At this point, you may be consciously or unconsciously trying to define Josh
using concepts you already know, like “employee engagement.” This has become a popular term among business experts over the past few years. Studies have shown that engaged employees have a direct relation to business success, and there is a load of content by various authors that offer advice and guidance about how to improve engagement. We absolutely agree that employee engagement is essential to a business in general and digital transformation specifically. And we absolutely agree that “employee engagement” is not a synonym for Josh
. Rather, it is a prerequisite. Josh
is not experienced by disengaged or unmotivated employees. Engagement is the soil in which Josh
sprouts. As a leader, it is not sufficient to implement strategies that improve employee engagement to foster Josh
. You must go beyond those strategies to create an environment in which Josh
can appear and be encouraged. We will talk about how to make that happen throughout this book.
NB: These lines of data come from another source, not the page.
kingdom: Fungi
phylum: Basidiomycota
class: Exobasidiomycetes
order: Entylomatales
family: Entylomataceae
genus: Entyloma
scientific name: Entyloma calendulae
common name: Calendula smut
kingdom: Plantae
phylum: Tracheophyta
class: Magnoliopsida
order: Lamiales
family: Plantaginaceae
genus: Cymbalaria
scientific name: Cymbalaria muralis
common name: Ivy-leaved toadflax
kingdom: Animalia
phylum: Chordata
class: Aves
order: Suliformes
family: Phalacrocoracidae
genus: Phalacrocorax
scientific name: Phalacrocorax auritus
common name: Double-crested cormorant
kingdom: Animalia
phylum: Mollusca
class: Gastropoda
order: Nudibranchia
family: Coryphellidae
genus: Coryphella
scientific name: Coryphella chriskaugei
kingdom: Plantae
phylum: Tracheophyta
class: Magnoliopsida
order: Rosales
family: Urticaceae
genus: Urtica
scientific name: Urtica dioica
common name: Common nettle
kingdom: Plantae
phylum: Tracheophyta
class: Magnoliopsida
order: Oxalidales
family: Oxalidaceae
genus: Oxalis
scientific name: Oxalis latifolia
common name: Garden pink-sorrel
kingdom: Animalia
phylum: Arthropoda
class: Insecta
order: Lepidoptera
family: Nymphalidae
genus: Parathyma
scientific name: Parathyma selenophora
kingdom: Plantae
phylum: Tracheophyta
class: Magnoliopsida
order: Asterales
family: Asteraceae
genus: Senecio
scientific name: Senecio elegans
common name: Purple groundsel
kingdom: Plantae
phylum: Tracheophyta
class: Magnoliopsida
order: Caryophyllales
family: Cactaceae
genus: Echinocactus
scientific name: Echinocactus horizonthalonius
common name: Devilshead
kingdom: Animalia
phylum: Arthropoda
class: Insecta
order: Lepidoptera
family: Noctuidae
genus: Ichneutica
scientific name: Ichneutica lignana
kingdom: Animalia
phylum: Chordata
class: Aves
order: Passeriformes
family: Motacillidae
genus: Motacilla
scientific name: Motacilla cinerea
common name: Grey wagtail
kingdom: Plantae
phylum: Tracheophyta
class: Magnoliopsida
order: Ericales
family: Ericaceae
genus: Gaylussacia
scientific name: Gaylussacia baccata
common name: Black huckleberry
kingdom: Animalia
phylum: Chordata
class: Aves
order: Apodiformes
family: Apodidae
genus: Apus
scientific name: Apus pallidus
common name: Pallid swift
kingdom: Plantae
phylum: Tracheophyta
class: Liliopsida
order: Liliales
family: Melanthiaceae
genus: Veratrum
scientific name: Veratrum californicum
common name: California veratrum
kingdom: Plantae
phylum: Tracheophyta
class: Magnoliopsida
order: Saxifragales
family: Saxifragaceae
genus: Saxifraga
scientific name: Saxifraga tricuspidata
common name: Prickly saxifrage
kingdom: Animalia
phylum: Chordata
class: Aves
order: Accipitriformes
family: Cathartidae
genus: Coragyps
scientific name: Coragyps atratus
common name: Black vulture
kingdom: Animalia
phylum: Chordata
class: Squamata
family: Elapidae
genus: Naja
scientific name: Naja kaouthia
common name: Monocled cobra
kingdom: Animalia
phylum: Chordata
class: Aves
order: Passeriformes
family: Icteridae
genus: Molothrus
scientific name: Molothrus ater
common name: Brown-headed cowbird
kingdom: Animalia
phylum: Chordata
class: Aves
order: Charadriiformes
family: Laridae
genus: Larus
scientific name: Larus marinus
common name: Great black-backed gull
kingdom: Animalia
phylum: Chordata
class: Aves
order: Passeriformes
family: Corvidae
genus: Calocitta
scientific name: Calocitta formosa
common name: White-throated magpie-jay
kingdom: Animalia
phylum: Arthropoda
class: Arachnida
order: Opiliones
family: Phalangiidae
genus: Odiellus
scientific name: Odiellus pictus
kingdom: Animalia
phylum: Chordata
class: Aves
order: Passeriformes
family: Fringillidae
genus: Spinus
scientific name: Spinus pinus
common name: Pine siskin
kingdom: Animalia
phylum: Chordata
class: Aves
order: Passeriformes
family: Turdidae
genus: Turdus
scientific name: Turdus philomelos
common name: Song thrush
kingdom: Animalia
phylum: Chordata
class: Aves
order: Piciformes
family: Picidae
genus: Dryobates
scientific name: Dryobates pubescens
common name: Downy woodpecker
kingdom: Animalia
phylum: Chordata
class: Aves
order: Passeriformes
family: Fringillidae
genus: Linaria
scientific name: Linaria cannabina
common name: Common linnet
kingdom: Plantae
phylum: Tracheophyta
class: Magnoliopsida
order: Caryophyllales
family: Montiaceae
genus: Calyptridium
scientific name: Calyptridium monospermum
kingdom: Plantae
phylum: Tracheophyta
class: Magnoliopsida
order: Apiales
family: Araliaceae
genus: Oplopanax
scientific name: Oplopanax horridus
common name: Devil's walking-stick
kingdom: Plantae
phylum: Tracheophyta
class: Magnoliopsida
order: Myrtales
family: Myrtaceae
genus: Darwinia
Before we move on, there is one more ingredient we need to discuss. It is so important that it is the book’s title. Chaos is a natural and predictable state in any transformation journey. It can be expressed individually, within teams and departments, or widely across an enterprise. Leaders know this, and it can be reflexive to try to anticipate and control chaos through advanced planning and what-if scenarios. Chaos can be perceived as detrimental to the success of a transformation initiative, a timewaster, something that can interfere with the plan and negatively impact the outcomes. It is considered a by-product of the uncertainty that characterizes the changes brought about by transformation. Many leaders think the right approach is to make things as certain as possible for all stakeholders. By doing this, they believe that chaos will be minimized and the initiative will benefit from it.
The truth is the exact opposite. We have participated in numerous transformation efforts, and we know up close and personal that chaos is necessary. Expressed more accurately, chaos by design
is necessary. Rather than trying to minimize chaos, an effective transformation leader uses it productively, channeling it to fuel innovation and results. Rather than attempting to squelch uncertainty, such a leader helps employees—and the company at large—to thrive in uncertain environments. They welcome new voices to the table, knowing that a diversity of viewpoints can be chaotic in constructive ways. They emphasize adaptability, reliance on intuition, the ability to tolerate paradox, and entrepreneurial creativity to foster an agile workforce able to flourish in the presence of uncertainty and chaos.
This whole book is steeped in chaos by design, particularly as it relates to digital transformation and its impact on user experience. So, strap in, prepare yourself for new ways to think about and approach your work, and let’s get started.